**Exercise requirements**: Please restate every record below word for word and skip the pictures.

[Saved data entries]
══════
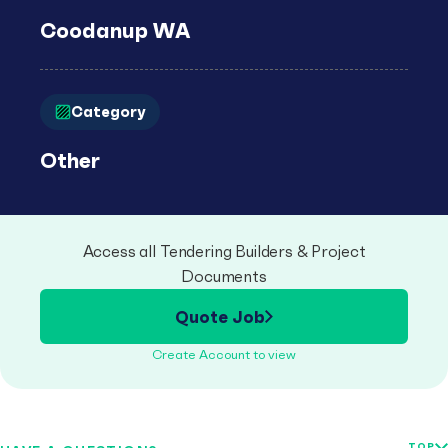
Coodanup WA
Category
Other
Access all Tendering Builders & Project
Documents
Quote Job
Create Account to view
TOP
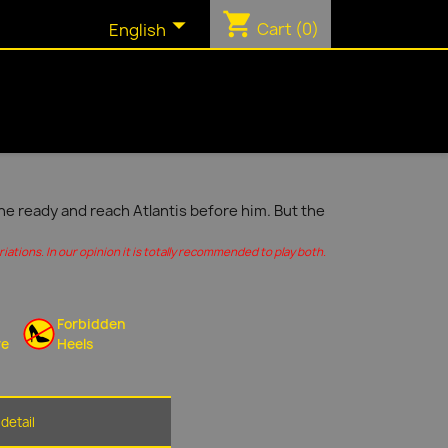
shopping_cart

Cart
(0)
English
ine ready and reach Atlantis before him. But the
ations. In our opinion it is totally recommended to play both.
Forbidden
re
Heels
detail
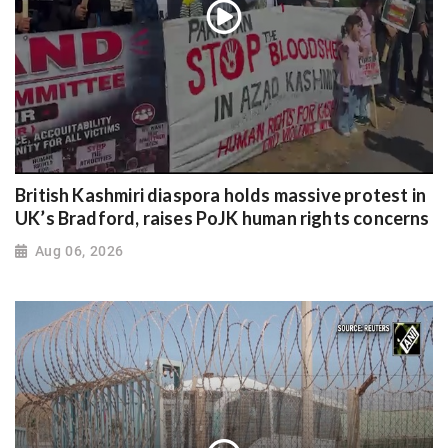
British Kashmiri diaspora holds massive protest in
UK’s Bradford, raises PoJK human rights concerns
Aug 06, 2026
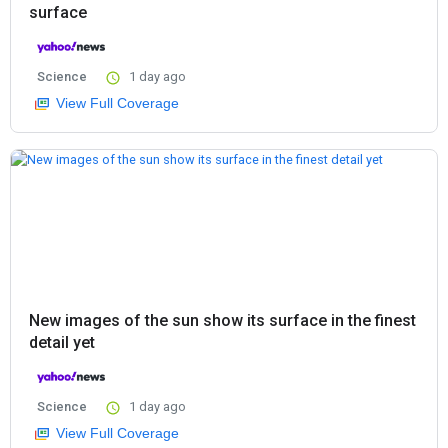
surface
Science
1 day ago
View Full Coverage
New images of the sun show its surface in the finest
detail yet
Science
1 day ago
View Full Coverage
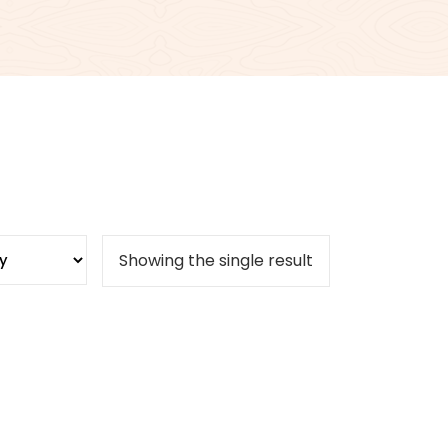
Showing the single result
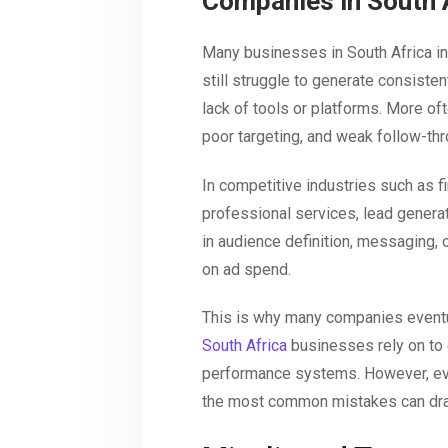
Companies in South 
Many businesses in South Africa inv
still struggle to generate consistent
lack of tools or platforms. More oft
poor targeting, and weak follow-th
In competitive industries such as fi
professional services, lead genera
in audience definition, messaging, o
on ad spend.
This is why many companies eventu
South Africa
businesses rely on to 
performance systems. However, ev
the most common mistakes can dram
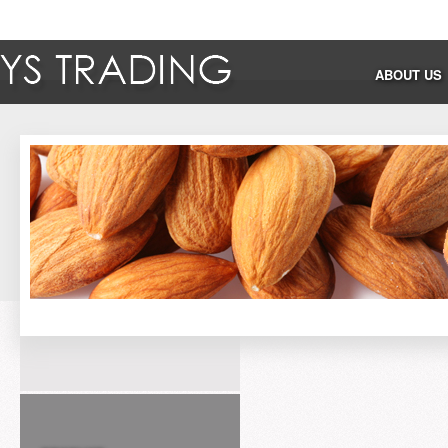
ABOUT US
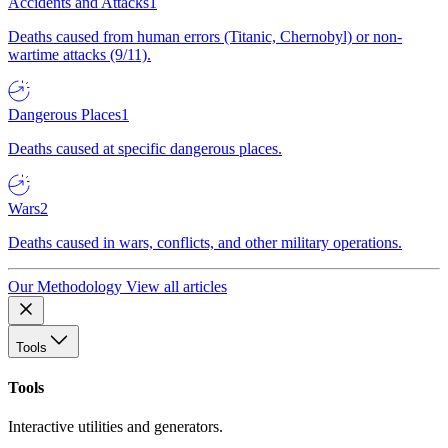
Accidents and Attacks
1
Deaths caused from human errors (Titanic, Chernobyl) or non-
wartime attacks (9/11).
Dangerous Places
1
Deaths caused at specific dangerous places.
Wars
2
Deaths caused in wars, conflicts, and other military operations.
Our Methodology
View all articles
Tools
Tools
Interactive utilities and generators.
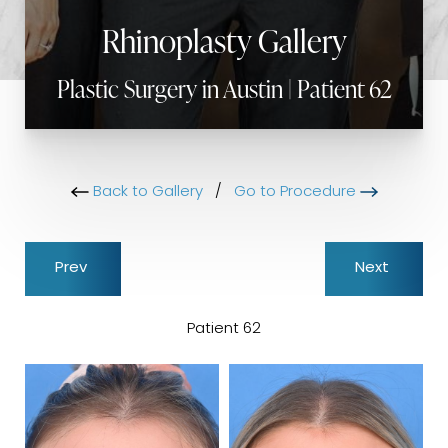
Rhinoplasty Gallery
Plastic Surgery in Austin | Patient 62
Back to Gallery
/
Go to Procedure
Prev
Next
Patient 62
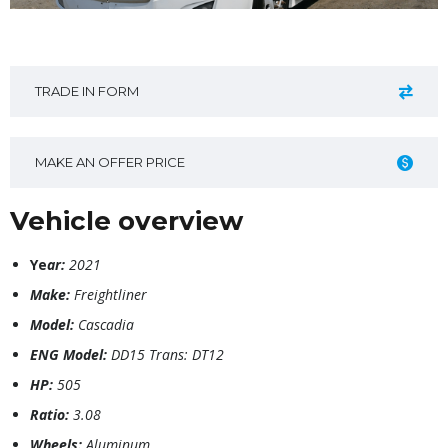
TRADE IN FORM
MAKE AN OFFER PRICE
Vehicle overview
Ye
ar:
2021
Make:
Freightliner
Model:
Cascadia
ENG Model:
DD15 Trans: DT12
HP:
505
Ratio:
3.08
Wheels:
Aluminum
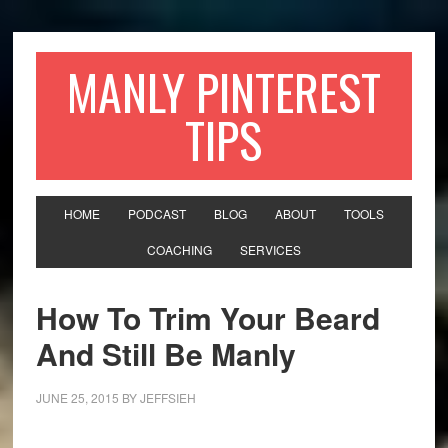
MANLY PINTEREST
TIPS
HOME
PODCAST
BLOG
ABOUT
TOOLS
COACHING
SERVICES
How To Trim Your Beard
And Still Be Manly
JUNE 25, 2015
BY
JEFFSIEH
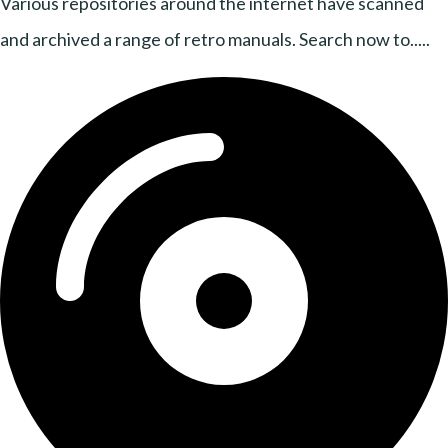
Various repositories around the internet have scanned
and archived a range of retro manuals. Search now to.....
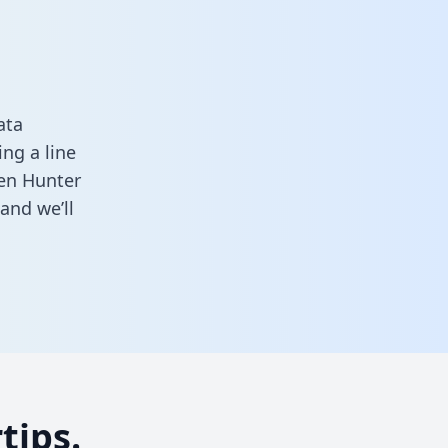
ata
ng a line
een Hunter
and we’ll
tips.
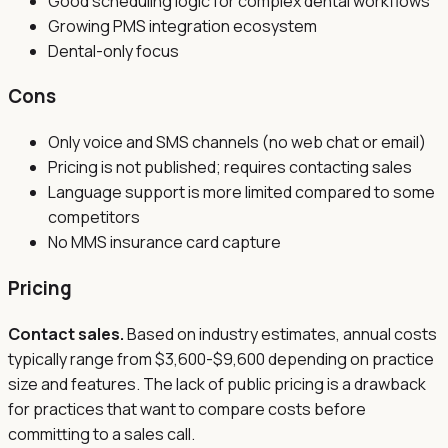
Good scheduling logic for complex dental workflows
Growing PMS integration ecosystem
Dental-only focus
Cons
Only voice and SMS channels (no web chat or email)
Pricing is not published; requires contacting sales
Language support is more limited compared to some
competitors
No MMS insurance card capture
Pricing
Contact sales.
Based on industry estimates, annual costs
typically range from $3,600-$9,600 depending on practice
size and features. The lack of public pricing is a drawback
for practices that want to compare costs before
committing to a sales call.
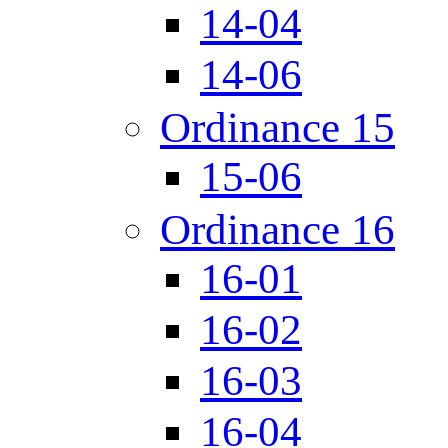
14-04
14-06
Ordinance 15
15-06
Ordinance 16
16-01
16-02
16-03
16-04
══════
**Result for this exercise**:
Coodanup WA
Category
Other
Access all Tendering Builders & Project
Documents
Quote Job
Create Account to view
TOP
shopping_cart

Cart
(0)
English
ine ready and reach Atlantis before him. But the
ations. In our opinion it is totally recommended to play both.
Forbidden
re
Heels
detail
British Kashmiri diaspora holds massive protest in
UK’s Bradford, raises PoJK human rights concerns
Aug 06, 2026
surface
Science
1 day ago
View Full Coverage
New images of the sun show its surface in the finest
detail yet
Science
1 day ago
View Full Coverage
Showing the single result
Companies in South 
Many businesses in South Africa inv
still struggle to generate consistent
lack of tools or platforms. More oft
poor targeting, and weak follow-th
In competitive industries such as fi
professional services, lead genera
in audience definition, messaging, o
on ad spend.
This is why many companies eventu
South Africa
businesses rely on to 
performance systems. However, ev
the most common mistakes can dram
ABOUT US
Accidents and Attacks
1
Deaths caused from human errors (Titanic, Chernobyl) or non-
wartime attacks (9/11).
Dangerous Places
1
Deaths caused at specific dangerous places.
Wars
2
Deaths caused in wars, conflicts, and other military operations.
Our Methodology
View all articles
Tools
Tools
Interactive utilities and generators.
Rhinoplasty Gallery
Plastic Surgery in Austin | Patient 62
Back to Gallery
/
Go to Procedure
Prev
Next
Patient 62
TRADE IN FORM
MAKE AN OFFER PRICE
Vehicle overview
Ye
ar:
2021
Make:
Freightliner
Model:
Cascadia
ENG Model:
DD15 Trans: DT12
HP:
505
Ratio:
3.08
Wheels:
Aluminum
MANLY PINTEREST
TIPS
HOME
PODCAST
BLOG
ABOUT
TOOLS
COACHING
SERVICES
How To Trim Your Beard
And Still Be Manly
JUNE 25, 2015
BY
JEFFSIEH
Various repositories around the internet have scanned
and archived a range of retro manuals. Search now to.....
ata
ng a line
een Hunter
and we’ll
tips.
Good scheduling logic for complex dental workflows
Growing PMS integration ecosystem
Dental-only focus
Cons
Only voice and SMS channels (no web chat or email)
Pricing is not published; requires contacting sales
Language support is more limited compared to some
competitors
No MMS insurance card capture
Pricing
Contact sales.
Based on industry estimates, annual costs
typically range from $3,600-$9,600 depending on practice
size and features. The lack of public pricing is a drawback
for practices that want to compare costs before
committing to a sales call.
14-04
14-06
Ordinance 15
15-06
Ordinance 16
16-01
16-02
16-03
16-04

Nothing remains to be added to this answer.